Enunciado:
Transcreva cada linha dos registros em que aparece a sequência "shown", levando em conta a diferença entre maiúsculas e minúsculas.

Material de apoio:

* * * * * * * * *

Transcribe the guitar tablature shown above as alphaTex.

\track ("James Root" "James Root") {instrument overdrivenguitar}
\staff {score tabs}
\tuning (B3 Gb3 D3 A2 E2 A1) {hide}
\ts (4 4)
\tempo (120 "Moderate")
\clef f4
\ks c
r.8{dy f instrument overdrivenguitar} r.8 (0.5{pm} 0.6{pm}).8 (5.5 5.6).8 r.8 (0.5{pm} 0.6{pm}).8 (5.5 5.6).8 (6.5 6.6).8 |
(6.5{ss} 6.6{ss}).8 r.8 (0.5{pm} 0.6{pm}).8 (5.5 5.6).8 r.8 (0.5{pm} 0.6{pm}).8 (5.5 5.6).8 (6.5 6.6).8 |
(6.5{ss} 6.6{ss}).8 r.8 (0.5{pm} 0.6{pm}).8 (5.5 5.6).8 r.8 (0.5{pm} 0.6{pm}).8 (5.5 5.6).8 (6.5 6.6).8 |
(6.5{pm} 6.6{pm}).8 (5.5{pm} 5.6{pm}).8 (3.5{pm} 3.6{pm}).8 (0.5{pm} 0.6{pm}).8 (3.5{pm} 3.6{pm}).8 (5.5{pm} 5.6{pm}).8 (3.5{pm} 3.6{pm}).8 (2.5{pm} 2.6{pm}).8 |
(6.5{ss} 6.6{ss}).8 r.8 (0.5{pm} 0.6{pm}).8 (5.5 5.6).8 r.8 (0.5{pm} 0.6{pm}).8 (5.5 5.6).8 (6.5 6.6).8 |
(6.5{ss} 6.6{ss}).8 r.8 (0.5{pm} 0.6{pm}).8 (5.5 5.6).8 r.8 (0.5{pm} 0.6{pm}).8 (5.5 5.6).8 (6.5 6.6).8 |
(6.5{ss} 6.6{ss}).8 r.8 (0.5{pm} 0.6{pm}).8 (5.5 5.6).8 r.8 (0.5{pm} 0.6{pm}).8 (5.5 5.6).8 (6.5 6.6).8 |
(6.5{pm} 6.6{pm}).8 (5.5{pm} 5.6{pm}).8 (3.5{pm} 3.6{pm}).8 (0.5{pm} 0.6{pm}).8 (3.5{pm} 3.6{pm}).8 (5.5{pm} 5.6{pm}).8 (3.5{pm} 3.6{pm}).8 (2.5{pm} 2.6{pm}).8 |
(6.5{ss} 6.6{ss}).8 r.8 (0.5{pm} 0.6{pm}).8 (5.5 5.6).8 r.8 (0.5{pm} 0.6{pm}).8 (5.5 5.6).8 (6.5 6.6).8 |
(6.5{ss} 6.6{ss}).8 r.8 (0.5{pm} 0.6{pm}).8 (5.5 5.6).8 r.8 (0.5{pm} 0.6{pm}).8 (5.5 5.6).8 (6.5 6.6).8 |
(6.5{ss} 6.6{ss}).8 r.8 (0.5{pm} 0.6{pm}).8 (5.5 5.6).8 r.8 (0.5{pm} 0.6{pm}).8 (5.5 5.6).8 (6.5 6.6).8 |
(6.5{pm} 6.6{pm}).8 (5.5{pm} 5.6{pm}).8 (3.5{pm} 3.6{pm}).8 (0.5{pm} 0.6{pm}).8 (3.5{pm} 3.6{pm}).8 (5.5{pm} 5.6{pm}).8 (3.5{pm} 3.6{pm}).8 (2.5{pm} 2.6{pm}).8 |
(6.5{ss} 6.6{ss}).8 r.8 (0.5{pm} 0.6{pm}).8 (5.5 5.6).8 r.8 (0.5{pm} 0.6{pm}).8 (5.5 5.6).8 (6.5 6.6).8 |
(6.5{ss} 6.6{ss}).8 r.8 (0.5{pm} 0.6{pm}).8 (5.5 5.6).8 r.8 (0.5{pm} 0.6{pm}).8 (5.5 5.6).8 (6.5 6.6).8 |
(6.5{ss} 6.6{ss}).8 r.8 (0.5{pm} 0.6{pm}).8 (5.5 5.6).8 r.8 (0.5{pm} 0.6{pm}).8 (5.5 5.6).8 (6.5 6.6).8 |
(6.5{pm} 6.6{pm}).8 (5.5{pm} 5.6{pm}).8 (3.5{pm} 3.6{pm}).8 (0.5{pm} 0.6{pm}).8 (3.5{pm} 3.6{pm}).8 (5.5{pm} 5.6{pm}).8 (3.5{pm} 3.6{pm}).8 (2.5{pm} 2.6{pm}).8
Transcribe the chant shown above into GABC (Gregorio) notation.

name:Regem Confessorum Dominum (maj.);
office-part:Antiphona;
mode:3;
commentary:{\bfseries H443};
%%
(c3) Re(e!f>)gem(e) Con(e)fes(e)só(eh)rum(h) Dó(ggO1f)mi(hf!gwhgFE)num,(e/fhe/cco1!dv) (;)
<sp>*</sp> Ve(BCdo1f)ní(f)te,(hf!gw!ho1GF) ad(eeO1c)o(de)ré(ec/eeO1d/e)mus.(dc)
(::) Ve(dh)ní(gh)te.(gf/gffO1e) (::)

* * * * * * * * *

Resolução:
Transcribe the guitar tablature shown above as alphaTex.
Transcribe the chant shown above into GABC (Gregorio) notation.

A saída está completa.